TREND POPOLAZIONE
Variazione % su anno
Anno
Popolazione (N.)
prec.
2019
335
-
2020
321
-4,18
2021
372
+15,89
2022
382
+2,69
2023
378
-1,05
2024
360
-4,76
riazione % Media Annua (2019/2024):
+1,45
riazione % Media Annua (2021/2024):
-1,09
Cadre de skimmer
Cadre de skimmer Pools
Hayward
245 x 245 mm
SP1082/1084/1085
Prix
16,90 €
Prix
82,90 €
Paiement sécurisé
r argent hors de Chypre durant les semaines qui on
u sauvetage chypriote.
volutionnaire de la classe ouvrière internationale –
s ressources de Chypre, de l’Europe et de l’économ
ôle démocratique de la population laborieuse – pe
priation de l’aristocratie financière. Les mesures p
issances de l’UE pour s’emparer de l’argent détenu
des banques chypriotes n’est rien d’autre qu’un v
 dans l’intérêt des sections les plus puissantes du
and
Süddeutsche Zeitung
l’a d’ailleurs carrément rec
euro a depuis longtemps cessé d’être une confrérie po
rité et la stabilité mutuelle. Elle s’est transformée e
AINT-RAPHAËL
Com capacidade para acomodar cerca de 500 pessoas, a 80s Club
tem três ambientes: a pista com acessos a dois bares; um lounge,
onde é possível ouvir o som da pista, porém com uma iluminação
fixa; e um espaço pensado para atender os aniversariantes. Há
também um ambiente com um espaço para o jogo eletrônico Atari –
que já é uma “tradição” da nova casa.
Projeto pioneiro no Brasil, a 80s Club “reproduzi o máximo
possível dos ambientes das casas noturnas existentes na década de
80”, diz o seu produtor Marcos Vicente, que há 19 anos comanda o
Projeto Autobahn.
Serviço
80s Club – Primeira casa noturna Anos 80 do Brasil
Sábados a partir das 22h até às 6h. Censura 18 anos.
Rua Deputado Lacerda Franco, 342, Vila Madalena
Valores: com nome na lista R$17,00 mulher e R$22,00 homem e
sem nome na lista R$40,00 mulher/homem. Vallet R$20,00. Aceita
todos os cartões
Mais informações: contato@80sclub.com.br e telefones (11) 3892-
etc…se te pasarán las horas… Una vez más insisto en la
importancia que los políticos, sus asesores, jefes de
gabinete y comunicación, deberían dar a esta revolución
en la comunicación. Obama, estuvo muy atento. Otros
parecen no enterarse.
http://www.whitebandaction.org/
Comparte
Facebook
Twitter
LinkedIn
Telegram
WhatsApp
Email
*-*-*
__What is needed__:
Set down the records above once more, exactly as they stand.

__Written reply__:
TREND POPOLAZIONE
Variazione % su anno
Anno
Popolazione (N.)
prec.
2019
335
-
2020
321
-4,18
2021
372
+15,89
2022
382
+2,69
2023
378
-1,05
2024
360
-4,76
riazione % Media Annua (2019/2024):
+1,45
riazione % Media Annua (2021/2024):
-1,09
Cadre de skimmer
Cadre de skimmer Pools
Hayward
245 x 245 mm
SP1082/1084/1085
Prix
16,90 €
Prix
82,90 €
Paiement sécurisé
r argent hors de Chypre durant les semaines qui on
u sauvetage chypriote.
volutionnaire de la classe ouvrière internationale –
s ressources de Chypre, de l’Europe et de l’économ
ôle démocratique de la population laborieuse – pe
priation de l’aristocratie financière. Les mesures p
issances de l’UE pour s’emparer de l’argent détenu
des banques chypriotes n’est rien d’autre qu’un v
 dans l’intérêt des sections les plus puissantes du
and
Süddeutsche Zeitung
l’a d’ailleurs carrément rec
euro a depuis longtemps cessé d’être une confrérie po
rité et la stabilité mutuelle. Elle s’est transformée e
AINT-RAPHAËL
Com capacidade para acomodar cerca de 500 pessoas, a 80s Club
tem três ambientes: a pista com acessos a dois bares; um lounge,
onde é possível ouvir o som da pista, porém com uma iluminação
fixa; e um espaço pensado para atender os aniversariantes. Há
também um ambiente com um espaço para o jogo eletrônico Atari –
que já é uma “tradição” da nova casa.
Projeto pioneiro no Brasil, a 80s Club “reproduzi o máximo
possível dos ambientes das casas noturnas existentes na década de
80”, diz o seu produtor Marcos Vicente, que há 19 anos comanda o
Projeto Autobahn.
Serviço
80s Club – Primeira casa noturna Anos 80 do Brasil
Sábados a partir das 22h até às 6h. Censura 18 anos.
Rua Deputado Lacerda Franco, 342, Vila Madalena
Valores: com nome na lista R$17,00 mulher e R$22,00 homem e
sem nome na lista R$40,00 mulher/homem. Vallet R$20,00. Aceita
todos os cartões
Mais informações: contato@80sclub.com.br e telefones (11) 3892-
etc…se te pasarán las horas… Una vez más insisto en la
importancia que los políticos, sus asesores, jefes de
gabinete y comunicación, deberían dar a esta revolución
en la comunicación. Obama, estuvo muy atento. Otros
parecen no enterarse.
http://www.whitebandaction.org/
Comparte
Facebook
Twitter
LinkedIn
Telegram
WhatsApp
Email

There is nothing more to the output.